Assim, mesmo que praticamente indefensável nos aspectos primordiais narrativos, vesti a toga de defensor público e acabei comprando aqueles três insanos sujeitos que, no mundo ideal, mereceriam um filme cheio de riscos e possibilidades alucinantes. Da maneira que é, porém, “Guerra é Guerra!” é um entretenimento passável. Nada mais.
Crítico de cinema filiado a Critics Choice Association, à Associação Brasileira de Críticos de Cinema, a Online Film Critics Society e a Fipresci. Atuou no júri da 39ª Mostra Internacional de Cinema em São Paulo/SP, do 12º Fest Aruana em João Pessoa/PB, do 24º Tallinn Black Nights Film na Estônia, do 47º TIFF – Festival Internacional de Cinema em Toronto. Ministrante do Laboratório de Crítica Cinematográfica na 1ª Mostra Internacional de Cinema em São Luís (MA) e Professor Convidado do Curso Técnico em Cinema do Instituto Estadual do Maranhão (IEMA), na disciplina Crítica Cinematográfica. Concluiu o curso de Filmmaking da New York Film Academy, no Rio de Janeiro (RJ) em 2013. Participou como co-autor dos livros 100 melhores filmes brasileiros (Letramento, 2016), Documentário brasileiro: 100 filmes essenciais (Letramento, 2017) e Animação Brasileira – 100 Filmes Essenciais (Letramento, 2018). Criou o Cinema com Crítica em fevereiro de 2010 e o Clube do Crítico em junho de 2020.

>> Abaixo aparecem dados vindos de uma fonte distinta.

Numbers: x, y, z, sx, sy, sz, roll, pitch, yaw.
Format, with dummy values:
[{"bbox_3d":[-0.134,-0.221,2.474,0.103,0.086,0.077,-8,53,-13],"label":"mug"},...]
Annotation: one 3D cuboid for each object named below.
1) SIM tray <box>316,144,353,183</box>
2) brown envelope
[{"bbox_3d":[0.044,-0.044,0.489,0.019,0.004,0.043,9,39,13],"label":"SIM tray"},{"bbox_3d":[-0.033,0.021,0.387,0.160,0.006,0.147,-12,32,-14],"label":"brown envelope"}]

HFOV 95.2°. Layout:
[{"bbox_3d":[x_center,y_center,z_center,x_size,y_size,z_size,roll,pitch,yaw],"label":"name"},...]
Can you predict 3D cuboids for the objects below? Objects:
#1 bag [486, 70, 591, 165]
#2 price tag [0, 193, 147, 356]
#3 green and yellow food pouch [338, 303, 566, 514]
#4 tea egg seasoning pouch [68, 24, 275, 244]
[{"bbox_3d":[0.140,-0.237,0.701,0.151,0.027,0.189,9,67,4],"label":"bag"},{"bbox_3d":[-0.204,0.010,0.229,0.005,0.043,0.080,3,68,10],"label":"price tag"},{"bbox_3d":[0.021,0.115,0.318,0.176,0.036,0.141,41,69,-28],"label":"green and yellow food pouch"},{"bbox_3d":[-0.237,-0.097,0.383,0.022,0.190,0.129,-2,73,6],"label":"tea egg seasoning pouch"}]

3 comentários em “Guerra é Guerra!”
Preciso dizer que eu fui assistir a esse filme com certo preconceito, mas acabei me divertindo tão logo ignorei a previsibilidade do filme. Até ri em alguns momentos, principalmente na parte da lama com gravetos e dedadas no quadro.

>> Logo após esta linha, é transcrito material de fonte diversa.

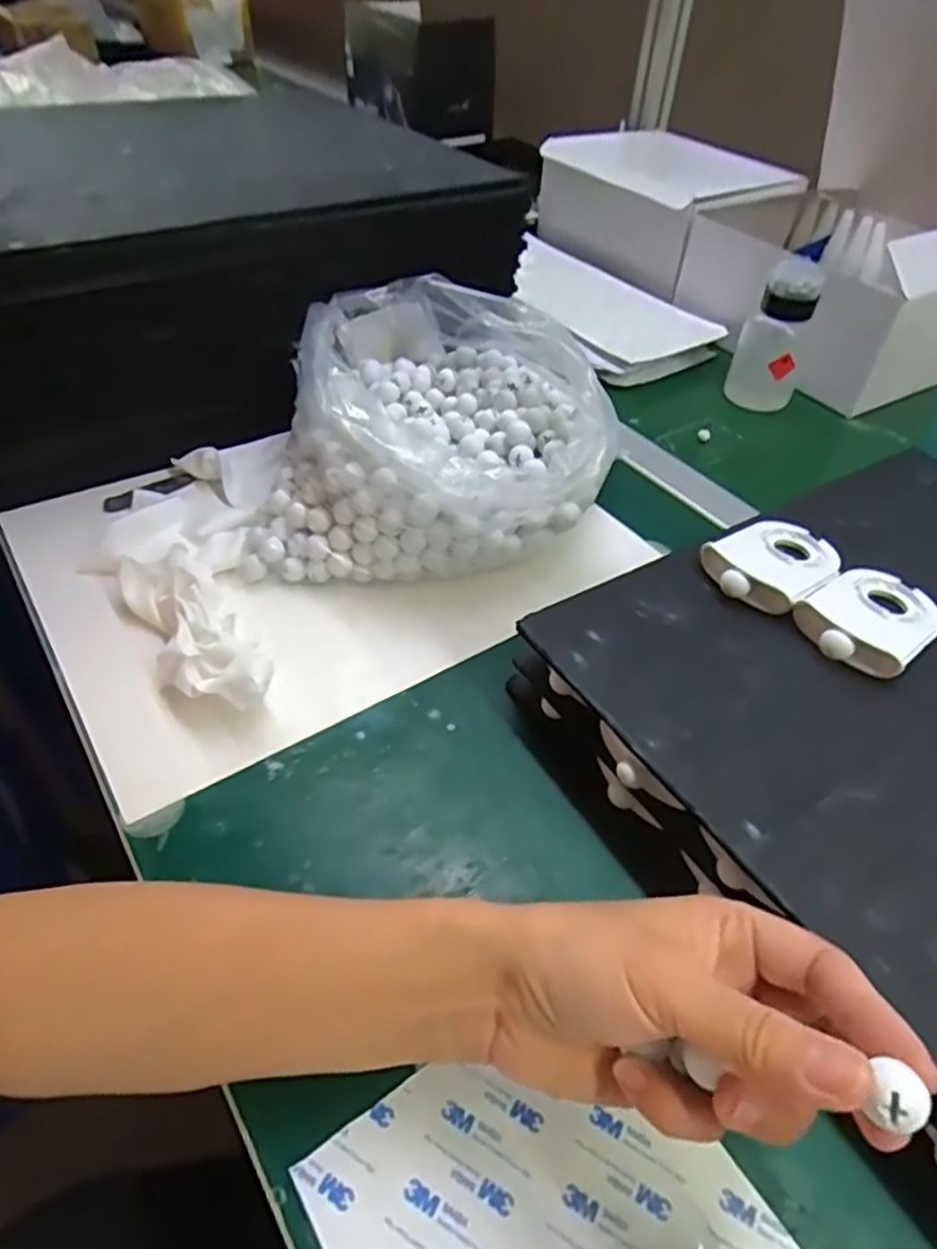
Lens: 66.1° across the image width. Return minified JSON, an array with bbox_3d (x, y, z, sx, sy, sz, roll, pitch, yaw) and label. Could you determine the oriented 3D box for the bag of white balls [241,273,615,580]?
[{"bbox_3d":[-0.027,-0.145,0.495,0.216,0.116,0.224,4,45,-2],"label":"bag of white balls"}]

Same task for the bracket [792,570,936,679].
[{"bbox_3d":[0.216,-0.006,0.383,0.086,0.018,0.056,-28,54,-28],"label":"bracket"}]

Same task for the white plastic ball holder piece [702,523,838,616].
[{"bbox_3d":[0.179,-0.037,0.416,0.086,0.017,0.058,-28,54,-28],"label":"white plastic ball holder piece"}]

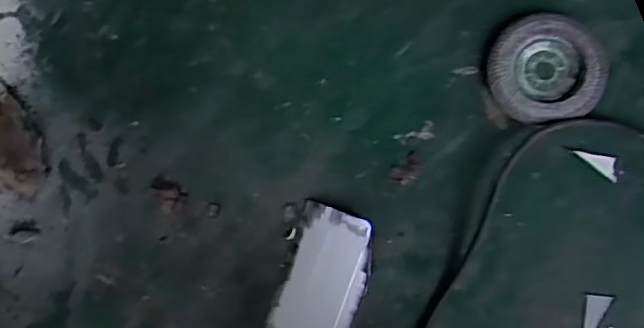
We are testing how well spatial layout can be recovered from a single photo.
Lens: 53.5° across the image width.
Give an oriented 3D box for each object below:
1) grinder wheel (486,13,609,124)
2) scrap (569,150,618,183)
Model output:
[{"bbox_3d":[0.189,-0.080,0.536,0.091,0.017,0.088,-1,85,8],"label":"grinder wheel"},{"bbox_3d":[0.231,-0.003,0.531,0.042,0.004,0.016,39,91,9],"label":"scrap"}]

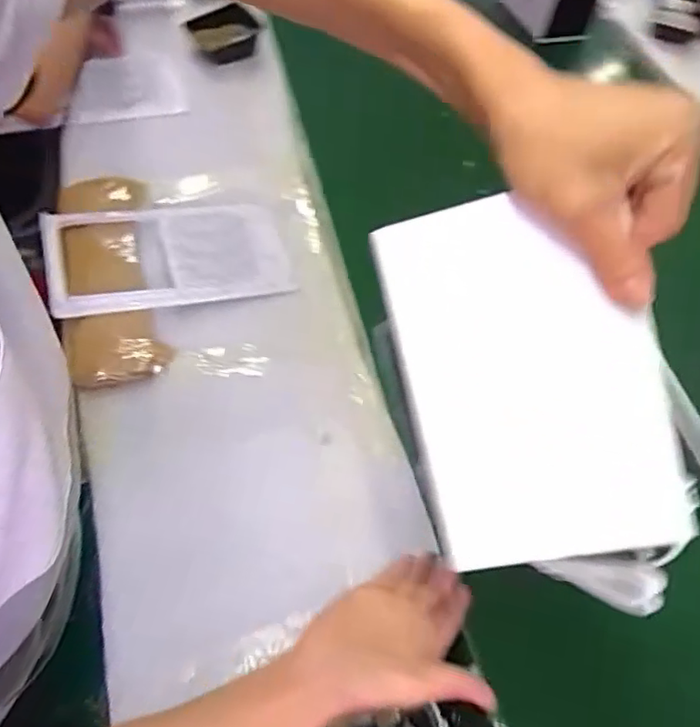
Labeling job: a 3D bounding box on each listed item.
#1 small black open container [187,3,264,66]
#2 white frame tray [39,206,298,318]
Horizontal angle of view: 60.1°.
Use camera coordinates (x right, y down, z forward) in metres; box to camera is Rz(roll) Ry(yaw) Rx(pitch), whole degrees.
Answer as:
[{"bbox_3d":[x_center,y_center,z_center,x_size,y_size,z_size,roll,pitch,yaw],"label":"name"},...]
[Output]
[{"bbox_3d":[-0.269,-0.706,1.301,0.158,0.098,0.067,-8,58,-10],"label":"small black open container"},{"bbox_3d":[-0.282,-0.174,0.946,0.351,0.021,0.215,-11,56,-23],"label":"white frame tray"}]

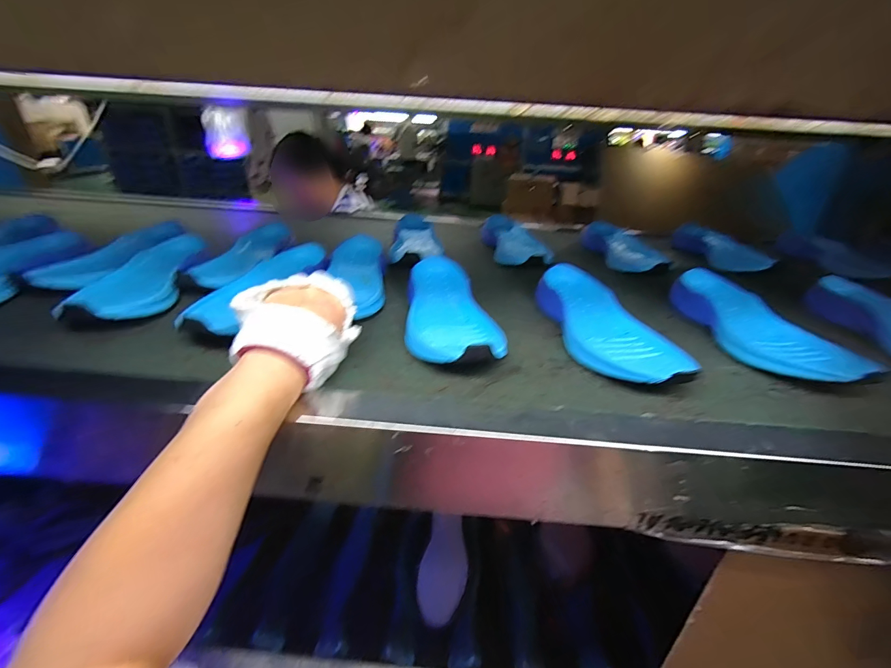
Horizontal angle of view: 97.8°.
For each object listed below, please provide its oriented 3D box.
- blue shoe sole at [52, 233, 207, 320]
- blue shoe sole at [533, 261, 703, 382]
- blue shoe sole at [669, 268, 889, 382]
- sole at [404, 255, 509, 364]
[{"bbox_3d":[-0.386,-0.085,0.508,0.084,0.034,0.272,-6,32,-16],"label":"blue shoe sole"},{"bbox_3d":[0.178,-0.013,0.455,0.098,0.038,0.239,-5,31,-14],"label":"blue shoe sole"},{"bbox_3d":[0.363,-0.016,0.469,0.085,0.032,0.242,-3,31,-11],"label":"blue shoe sole"},{"bbox_3d":[0.001,-0.029,0.460,0.096,0.042,0.224,-2,31,-8],"label":"sole"}]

Tenho tendencia ao sadomasoquismo cinematográfico. Dito isso, vi o trailer do Guerra é Guerra e achei muito bacana, aguardando bastante sua estreia. Pena que ele lançou quando estava atolado de coisas, portanto não deu para eu conferir nas telonas. Agora é ir atrás dele depois… Aparentemente, é divertido como imaginei, e problemático como imaginei também. Deve valer como um bom passatempo!
Me diverti muito com o filme, vc viaja em um mundo que só existe no cinema, sem as verdades duras e cruéis do dia a dia. Momento de descontração porque afinal e pra isso que serve o cinema.